The 15th European Association of Urology conference takes place in Madrid from 20-24th March. This is the largest and most important urology congress in Europe, with up to 13,000 expected to attend. Conference website

Abstract (Nr: 136)

Adherence to European Association of Urology guidelines on prophylactic antibiotics: An important step in antimicrobial stewardship

Cai, T.1, Verze, P.2, Brugnolli, A.3, Tiscione, D.1, Malossini, G.1, Luciani, L.1, Echher, C.1, Wagenlehner, F.4, Mirone, V.2, Bjerklund Johansen, T.5, Pickard, R.6, Bartoletti, R.7 1Santa Chiara Hospital, Dept. of Urology, Trento, Italy, 2University of Naples, Dept. of Urology, Naples, Italy, 3University of Verona, Dept. of Public Health, Verona, Italy, 4University Hospital Giessen and Marburg GmbH, Justus-Liebig-University Giessen, Dept. of Urology, Giessen, Germany, 5University of Oslo, Dept. of Urology, Oslo, Norway, 6Newcastle University, Institute of Cellular Medicine, Newcastle, United Kingdom, 7University of Florence, Dept. of Urology, Florence, Italy

Introduction & Objectives The evolution of resistant pathogens has developed into a worldwide health crisis and adherence to European Association of Urology (EAU) guidelines on antibiotic prophylaxis may be an important way to improve antibiotic stewardship and reduce costs. The aim of this study is to evaluate costs saving and the prevalence of antibiotic resistant bacterial strains during a period of adherence to EAU guidelines in a tertiary referral urological institution.

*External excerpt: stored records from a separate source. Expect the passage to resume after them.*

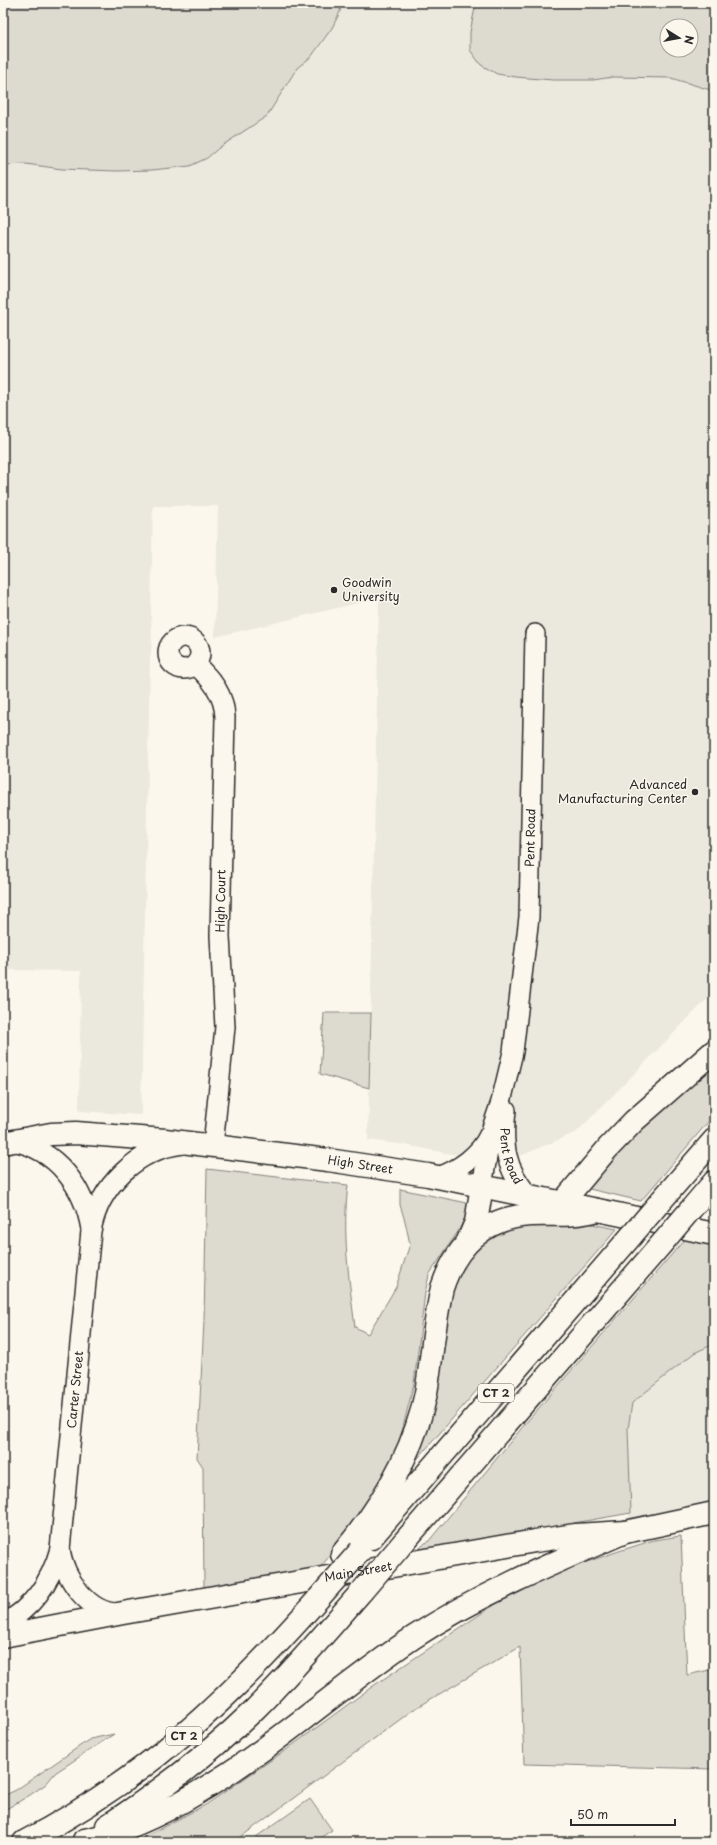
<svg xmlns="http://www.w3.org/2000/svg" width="717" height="1845" viewBox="0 0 717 1845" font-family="'Playpen Sans',sans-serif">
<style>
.built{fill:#ebe8de;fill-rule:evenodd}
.green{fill:#dddad0;stroke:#84827e;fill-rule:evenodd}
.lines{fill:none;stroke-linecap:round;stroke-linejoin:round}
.minor-casing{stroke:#2b2b2b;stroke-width:22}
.major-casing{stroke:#2b2b2b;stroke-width:25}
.highway-casing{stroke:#2b2b2b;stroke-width:25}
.minor{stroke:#fbf7ec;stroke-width:19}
.major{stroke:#fbf7ec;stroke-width:22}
.highway{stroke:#fbf7ec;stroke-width:22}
.highway-bridge-casing{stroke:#2b2b2b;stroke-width:25;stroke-linecap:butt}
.highway-bridge{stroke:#fbf7ec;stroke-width:22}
.poi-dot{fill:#2b2b2b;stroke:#fbf7ec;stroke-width:1.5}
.labels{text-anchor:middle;stroke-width:3;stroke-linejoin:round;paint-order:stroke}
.shield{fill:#fbf7ec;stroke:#696865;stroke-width:1}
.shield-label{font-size:11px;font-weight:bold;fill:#2b2b2b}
.poi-label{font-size:12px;fill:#2b2b2b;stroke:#fbf7ec;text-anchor:start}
.street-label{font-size:12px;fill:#2b2b2b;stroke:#fbf7ec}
</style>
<rect width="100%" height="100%" fill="#fbf7ec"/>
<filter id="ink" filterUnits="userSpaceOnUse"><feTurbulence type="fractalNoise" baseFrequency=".025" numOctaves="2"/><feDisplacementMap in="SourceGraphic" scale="8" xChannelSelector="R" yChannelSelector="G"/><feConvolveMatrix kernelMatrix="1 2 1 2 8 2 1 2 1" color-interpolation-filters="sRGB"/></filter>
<g filter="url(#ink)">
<g class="built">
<path d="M341,3h373v989l-137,140 -76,32 -95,-19 -38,-5 11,-542 -164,39 3,-131h-65l-2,104 1,32 -2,18 -9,455 -62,-4 2,-140 -78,-1v-805l23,-1 36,5 54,2 36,-1 38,-4 17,-8 13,-11 47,-31 30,-48 14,-11 21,-29 8,-16zM667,26h24v24h-24z"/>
<path d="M714,1344v161l-85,17 -1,-93 4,-26 62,-50z"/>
</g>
<g class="green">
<path d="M3,3h338l-1,9 -8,16 -21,29 -14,11 -30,48 -47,31 -13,11 -17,8 -38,4 -36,1 -54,-2 -36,-5 -23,1z"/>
<path d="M476,3h238v88l-43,-13 -58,-1 -20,3h-40l-37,-3 -19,-3 -16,-9 -11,-15v-18zM667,26h24v24h-24z"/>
<path d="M324,1013h47l-2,75 -49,-14z"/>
<path d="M714,1057v58l-73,86 -56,-13 36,-40z"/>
<path d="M207,1169l141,16c-6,48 1,95 7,142l13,7 28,-47 14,-43 -5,-23 -5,-16v-16l72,15 -13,26 -30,45 -4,18 -11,90 -18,72 -27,50 -49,63 -116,20 -1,-121 -6,-9 7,-137z"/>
<path d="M582,1222l35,7 -211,243 30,-83 7,-34 6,-55 8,-22 11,-20 11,-12 26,-15 22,-7z"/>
<path d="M685,1239l29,5v100l-20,9 -62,50 -4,26 3,84 -213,37 7,-7 3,-1 97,-118z"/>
<path d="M681,1536l6,139 27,-6v100l-190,-5 -4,-117 -103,60 -183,135h-99l72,-38 79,-54 87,-64 136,-91 63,-28 47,-16 35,-11z"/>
<path d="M114,1734l-59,39 -9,11 -16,11 -27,16v-15l13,-6 74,-51z"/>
<path d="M310,1799l22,31 -18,12h-54l-4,-5z"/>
</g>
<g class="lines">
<defs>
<g id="minor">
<circle cx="184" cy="653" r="16"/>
<path d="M196,665c16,15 28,29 29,52l-5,219 5,91 -12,119"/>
<path id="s1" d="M506,1110c-4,35 -1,59 23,86"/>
<path d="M13,1141c44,9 71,46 78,88"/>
<path d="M438,1177c20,-7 42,-22 51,-42"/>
<path id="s2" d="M482,1186l10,-58 9,-26 12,-50 16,-135 6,-283"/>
<path d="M60,1548c3,29 29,68 62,65"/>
<path id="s3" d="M3,1624c30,-16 48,-43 57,-75l31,-318c8,-45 46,-82 92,-87"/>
</g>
<g id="major">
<path id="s4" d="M3,1143l48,-9 25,-1 89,7 163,20 100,15 286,59"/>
<path id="s5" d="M3,1636l120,-23 412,-72 41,-6 49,-3 89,-19"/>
</g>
<g id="highway">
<path d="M660,1202l54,-62"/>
<path d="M562,1203l46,-55 26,-27 80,-70"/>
<path d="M691,1209l23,-27"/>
<path d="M467,1243l9,-21 6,-36"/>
<path d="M371,1538l261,-303"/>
<path d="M403,1543l261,-302"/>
<path d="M342,1554c38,-46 72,-101 84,-161 6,-35 8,-70 16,-105 14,-42 41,-70 88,-73 23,-1 45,2 67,-5"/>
<path d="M107,1826c52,-34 102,-72 147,-116 38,-38 73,-79 108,-119"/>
<path d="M84,1840c40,-7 78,-26 113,-47 77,-45 142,-106 217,-156 66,-43 139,-74 211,-105"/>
<path d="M24,1842c121,-63 205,-142 294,-243"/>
</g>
</defs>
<use href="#minor" class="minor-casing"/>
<use href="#major" class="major-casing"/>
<use href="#highway" class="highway-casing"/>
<use href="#minor" class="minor"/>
<use href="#major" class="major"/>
<use href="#highway" class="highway"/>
<defs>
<g id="highway-bridge">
<path d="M632,1235l28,-33"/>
<path d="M664,1241l27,-32"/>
<path d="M362,1591l41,-48"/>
<path d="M318,1599l42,-48"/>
</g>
</defs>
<use href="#highway-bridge" class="highway-bridge-casing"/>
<use href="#highway-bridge" class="highway-bridge"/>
</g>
</g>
<g class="poi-dot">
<circle cx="334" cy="590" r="4"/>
<circle cx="695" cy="792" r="4"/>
</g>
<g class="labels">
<g class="shield">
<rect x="478" y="1384" width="36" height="18" rx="3"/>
<rect x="166" y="1727" width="36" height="18" rx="3"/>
</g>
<g class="shield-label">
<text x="496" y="1397">CT 2</text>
<text x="184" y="1740">CT 2</text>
</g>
<g class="poi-label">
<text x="342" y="587">Goodwin<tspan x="342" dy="14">University</tspan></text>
<text x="687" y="789" text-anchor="end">Advanced<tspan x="687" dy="14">Manufacturing Center</tspan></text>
</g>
<g class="street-label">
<text dy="4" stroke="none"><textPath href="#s2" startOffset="353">Pent Road</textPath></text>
<text transform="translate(221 901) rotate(-89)" y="4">High Court</text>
<text dy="4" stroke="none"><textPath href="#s1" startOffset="47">Pent Road</textPath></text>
<text dy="4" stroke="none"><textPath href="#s4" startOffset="360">High Street</textPath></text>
<text dy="4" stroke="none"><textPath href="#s3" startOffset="257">Carter Street</textPath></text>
<text dy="4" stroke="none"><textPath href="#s5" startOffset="361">Main Street</textPath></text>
</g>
</g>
<rect width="717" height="1845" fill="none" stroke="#fbf7ec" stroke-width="16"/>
<rect x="8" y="8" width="701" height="1829" fill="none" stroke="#2b2b2b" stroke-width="1.5" filter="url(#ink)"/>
<g transform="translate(679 38) rotate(101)"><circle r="19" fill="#fbf7ec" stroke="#a8a59f"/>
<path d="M0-3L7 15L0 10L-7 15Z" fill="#2b2b2b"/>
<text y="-6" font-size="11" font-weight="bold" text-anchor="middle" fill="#2b2b2b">N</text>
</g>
<path d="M571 1819v6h104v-6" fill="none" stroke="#2b2b2b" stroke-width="2"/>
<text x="577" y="1819" font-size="12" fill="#2b2b2b" stroke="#fbf7ec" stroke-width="3" paint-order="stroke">50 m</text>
</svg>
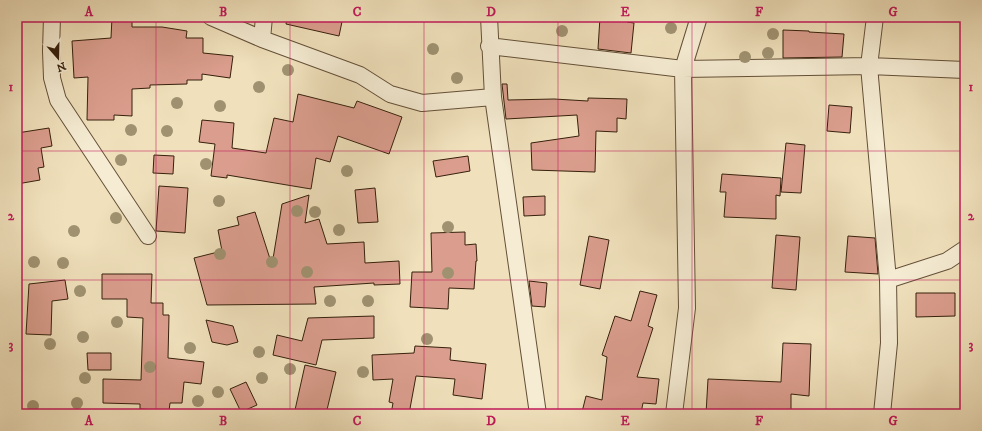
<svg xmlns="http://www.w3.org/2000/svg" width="982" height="431" viewBox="0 0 982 431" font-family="'IM FELL DW Pica',serif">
<rect width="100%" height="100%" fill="#f0e1bc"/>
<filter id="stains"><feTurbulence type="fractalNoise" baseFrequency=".005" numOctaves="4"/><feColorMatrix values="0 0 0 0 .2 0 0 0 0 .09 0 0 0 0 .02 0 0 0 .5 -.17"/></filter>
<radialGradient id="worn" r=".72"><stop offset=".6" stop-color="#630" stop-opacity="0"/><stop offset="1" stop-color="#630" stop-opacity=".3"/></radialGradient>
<!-- building -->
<path fill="#db9e8e" stroke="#36200c" d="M112,17L132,18V27H162L187,31L186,38H203V53L233,56L230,78L202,74V80H187V84L150,85V88L132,89V116L114,115V120H87L88,77L74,78L72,41L111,38Z
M287,17H343L339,36L286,24Z
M600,17H627V22L634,23L631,53L598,49Z
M783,30L809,31V32L844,34L842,57L783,58Z
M502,84H507L508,100L554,99L588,101V98L627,99L626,119L617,118V132L596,131L595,172L532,170L531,143L579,136L577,115L506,119Z
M298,94L354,108L357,101L402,117L389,154L338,136L330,162L316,158L311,189L227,175V178L211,176L215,144L199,142L202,120L234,123L232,148L266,153L274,118L293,122Z
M829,105L852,107L850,133L827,131Z
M49,128L52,146L41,148L44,167L38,168L40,180L17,184V157H20L17,133Z
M786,143L805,145L801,193L781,192Z
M154,155L174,156L173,174L153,173Z
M468,156L470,171L436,177L433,161Z
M722,174L781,178L780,196L776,195V219L724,217L726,192H720Z
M159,186L188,188L185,233L156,231Z
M375,188L378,222L358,223L355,190Z
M309,195L305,223L319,219L327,244L364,242L365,263L399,261L400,284L374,285V283L314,287L316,304L207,305L194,258L222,251L218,230L239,225L237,217L255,212L272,265L282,204Z
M545,196V215L524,216L523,197Z
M465,232V245L476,244L477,261H476L474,289L449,288L448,309L410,307L412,272H432L431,233Z
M776,235L800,237L796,290L772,288Z
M589,236L609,240L600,289L580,285Z
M848,236L875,238L878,274L845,272Z
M102,274H152L151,303H163V315H169L168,358L204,362L201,384L184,382L182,403H170L169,411L140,409V404L103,403V379L141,380L143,318L127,317V299H102Z
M65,280L68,299L52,301L51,335L26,334L29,284Z
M529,281L547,283L545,307L532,306Z
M640,291L657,295L648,326L653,328L637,377L659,379L656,404L643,403L641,413L632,411V414H592L582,412L586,396L602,400L607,357L602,355L615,316L631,321Z
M916,293H955V316L916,317Z
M374,316V338L322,340L316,365L273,355L277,335L302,341L308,318Z
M206,320L233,326L238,342L227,345L212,342Z
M783,343L811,344L809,396L791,394V414H706L708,379L781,382Z
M415,346L451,348L450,360L486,364L482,399L453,395L455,379L416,376L409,414H391L393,403L389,402L393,379L373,380L372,355L414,353Z
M87,353H111V370H88Z
M305,365L336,372L326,414H314L295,410Z
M246,382L257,405L241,412L230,389Z"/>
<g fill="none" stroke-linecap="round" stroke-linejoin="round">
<defs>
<path id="street" d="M52,17L51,51L52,78L58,100L148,236
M211,17L262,39L360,75L390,94L422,103L493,97
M489,17L493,97L538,414
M875,17L869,66L888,280L889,343L882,414
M262,39L264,17
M489,46L683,69L869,66L965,70
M888,280L947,261L965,249
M674,414L687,308L683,69L699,17"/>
</defs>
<!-- street casing -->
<use href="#street" stroke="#645038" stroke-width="18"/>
<!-- street -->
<use href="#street" stroke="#f5ecd3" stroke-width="16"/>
</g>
<!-- trees -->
<g fill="#a09271">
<circle cx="671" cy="28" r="6"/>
<circle cx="562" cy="31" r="6"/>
<circle cx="773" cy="34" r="6"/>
<circle cx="433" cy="49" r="6"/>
<circle cx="768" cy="53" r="6"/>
<circle cx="745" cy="57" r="6"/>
<circle cx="288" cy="70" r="6"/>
<circle cx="457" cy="78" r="6"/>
<circle cx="259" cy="87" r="6"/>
<circle cx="177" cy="103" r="6"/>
<circle cx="220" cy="106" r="6"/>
<circle cx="131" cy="130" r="6"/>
<circle cx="167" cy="131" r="6"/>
<circle cx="121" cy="160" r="6"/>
<circle cx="206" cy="164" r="6"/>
<circle cx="347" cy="171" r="6"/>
<circle cx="219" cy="201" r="6"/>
<circle cx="297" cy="211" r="6"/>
<circle cx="315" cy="212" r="6"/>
<circle cx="116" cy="218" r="6"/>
<circle cx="448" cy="227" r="6"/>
<circle cx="339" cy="230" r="6"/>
<circle cx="74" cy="231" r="6"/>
<circle cx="220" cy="254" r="6"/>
<circle cx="34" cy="262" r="6"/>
<circle cx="272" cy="262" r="6"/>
<circle cx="63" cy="263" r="6"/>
<circle cx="307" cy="272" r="6"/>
<circle cx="448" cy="273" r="6"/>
<circle cx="80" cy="291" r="6"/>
<circle cx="330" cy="301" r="6"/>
<circle cx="368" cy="301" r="6"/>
<circle cx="117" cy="322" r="6"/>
<circle cx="83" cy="337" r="6"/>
<circle cx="427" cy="339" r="6"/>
<circle cx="50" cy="344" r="6"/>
<circle cx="190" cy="348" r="6"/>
<circle cx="259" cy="352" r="6"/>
<circle cx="150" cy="367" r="6"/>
<circle cx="290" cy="369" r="6"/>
<circle cx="363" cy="372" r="6"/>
<circle cx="85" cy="378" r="6"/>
<circle cx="262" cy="378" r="6"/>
<circle cx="218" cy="392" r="6"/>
<circle cx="198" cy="401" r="6"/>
<circle cx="77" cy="403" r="6"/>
<circle cx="33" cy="406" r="6"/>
</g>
<!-- grid -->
<path fill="none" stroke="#c2185b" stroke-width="1" stroke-opacity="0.55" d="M156,17V414M290,17V414M424,17V414M558,17V414M692,17V414M826,17V414M17,151H965M17,280H965"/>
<!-- margin -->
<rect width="982" height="431" fill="none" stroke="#f0e1bc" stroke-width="44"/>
<!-- north arrow -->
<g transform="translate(58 58) rotate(160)" stroke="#f5ecd3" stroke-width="3" paint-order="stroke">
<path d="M0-3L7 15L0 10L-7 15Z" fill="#36200c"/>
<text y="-6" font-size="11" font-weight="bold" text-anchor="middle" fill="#36200c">N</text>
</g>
<rect x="22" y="22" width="938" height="387" fill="none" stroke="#c2185b" stroke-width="1.5"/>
<g font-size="13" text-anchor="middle" font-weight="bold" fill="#c2185b">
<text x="89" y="16">A</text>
<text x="223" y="16">B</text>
<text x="357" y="16">C</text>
<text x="491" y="16">D</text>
<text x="625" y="16">E</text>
<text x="759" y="16">F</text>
<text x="893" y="16">G</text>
<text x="11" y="91">1</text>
<text x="971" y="91">1</text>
<text x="11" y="220">2</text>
<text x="971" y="220">2</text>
<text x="11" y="349">3</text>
<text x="971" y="349">3</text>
<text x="89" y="425">A</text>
<text x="223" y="425">B</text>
<text x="357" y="425">C</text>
<text x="491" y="425">D</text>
<text x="625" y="425">E</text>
<text x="759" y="425">F</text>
<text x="893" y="425">G</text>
</g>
<rect width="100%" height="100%" filter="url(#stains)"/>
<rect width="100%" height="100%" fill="url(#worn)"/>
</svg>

Material & Methods In January 2011, we started a protocol of adherence to EAU guidelines for antibiotic prophylaxis in all urological procedures. From January 2011 to October 2013 (period “after”), data from 3,529 urological procedures have been collected and compared with 2,619 procedures obtained before agreeing on the recommendations for best practice between December 2008 and December 2010 (period “before”). Data about the prevalence of bacterial resistance after starting the protocol of adherence to EAU guidelines were compared between the two periods. The direct and indirect costs related to symptomatic post-operative infectious complications and the prevalence of antibiotic resistant bacterial strains were the outcome measurements. Chisquare or Fisher’s exact tests were used.

Results The rate of symptomatic post-operative infectious complications was not significantly different between the two periods (117/2,619 (4.5%) vs 180/3,529 (5.1%); p=0.27). The costs in period “after”, related to drugs amounted to 36,700 Euro and the indirect costs to 29,560 Euro, were statistically lower than those observed in period “before” (76,980 Euro and 45,870 Euro) (p<0.001). A total of 342 isolates from all patients with symptomatic post-operative infectious complications were reported and analyzed. The resistance rates of E. coli to piperacillin/tazobactam (p=0.03), gentamicin (p=0.02) and ciprofloxacin (p=0.03) decreased significantly during the after periods.

Conclusions The adherence to European Association of Urology guidelines on antibiotic prophylaxis reduced related costs and the prevalence of resistant bacteria.